I always understood the phrase, 'bagel and lox Jew' to be a shorthand of sorts to describe someone who is a culturally identified and not a particularly religious Jew. Someone who had a bagel spread on Sunday but did not go to shul on Saturday. Whether this is an insult, praise, or benign is in the mind of the beholder. In this 1946 letter, the Glenco rabbi viewed ‘bagel and lox Jew’ as a tragedy and wrote, "Actually they have no Jewish consciousness at all. They have picked up a few affinities they might describe as Jewish but they are matters of habit, or of the palate. There is no Jewishness in their hearts or in their homes." The letter goes on but that is the gist of it. I was a bit surprised that this debate/argument was happening in 1946. I would have thought in the years immediately following the Holocaust we wouldn't be quibbling with who was Jewish enough.
But we were then and we are now. This has me thinking about how the Wexler Oral History Project (a project of the National Yiddish Book Center) lost a big chunk of money as a result of the Federal defunding of the National Endowment of the Humanities.
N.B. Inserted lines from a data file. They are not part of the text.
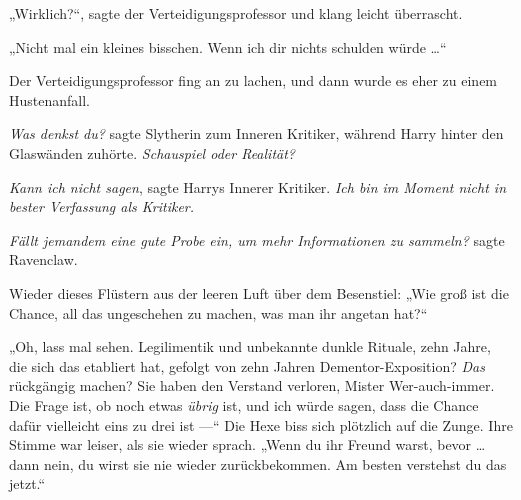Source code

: „Wirklich?“, sagte der Verteidigungsprofessor und klang leicht überrascht.

„Nicht mal ein kleines bisschen. Wenn ich dir nichts schulden würde …“

Der Verteidigungsprofessor fing an zu lachen, und dann wurde es eher zu einem Hustenanfall.

\emph{Was denkst du?} sagte Slytherin zum Inneren Kritiker, während Harry hinter den Glaswänden zuhörte. \emph{Schauspiel oder Realität?}

\emph{Kann ich nicht sagen}, sagte Harrys Innerer Kritiker. \emph{Ich bin im Moment nicht in bester Verfassung als Kritiker.}

\emph{Fällt jemandem eine gute Probe ein, um mehr Informationen zu sammeln?} sagte Ravenclaw.

Wieder dieses Flüstern aus der leeren Luft über dem Besenstiel:
„Wie groß ist die Chance, all das ungeschehen zu machen, was man ihr angetan hat?“

„Oh, lass mal sehen. Legilimentik und unbekannte dunkle Rituale, zehn Jahre, die sich das etabliert hat, gefolgt von zehn Jahren Dementor-Exposition? \emph{Das} rückgängig machen? Sie haben den Verstand verloren, Mister Wer-auch-immer. Die Frage ist, ob noch etwas \emph{übrig} ist, und ich würde sagen, dass die Chance dafür vielleicht eins zu drei ist —“ Die Hexe biss sich plötzlich auf die Zunge. Ihre Stimme war leiser, als sie wieder sprach.
„Wenn du ihr Freund warst, bevor … dann nein, du wirst sie nie wieder zurückbekommen. Am besten verstehst du das jetzt.“

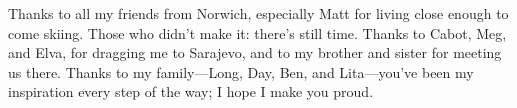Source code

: Thanks to all my friends from Norwich, especially Matt for living close enough to come skiing.
Those who didn't make it: there's still time.
Thanks to Cabot, Meg, and Elva, for dragging me to Sarajevo, and to my brother and sister for meeting us there.
Thanks to my family---Long, Day, Ben, and Lita---you've been my inspiration every step of the way; I hope I make you proud.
I come from a Yiddish folksinger lineage. My mom’s oral history is one of the 1,000 interviews in that project, which illustrates an expansive view and the richness of Jewish history and culture. Jewish history is full of examples of how we survived by maintaining our traditions. I think it would do us Jews well to not police who is and who is not (metaphorically) a “bagel and lox” Jew. We have enough Tsuris (trouble) as it is.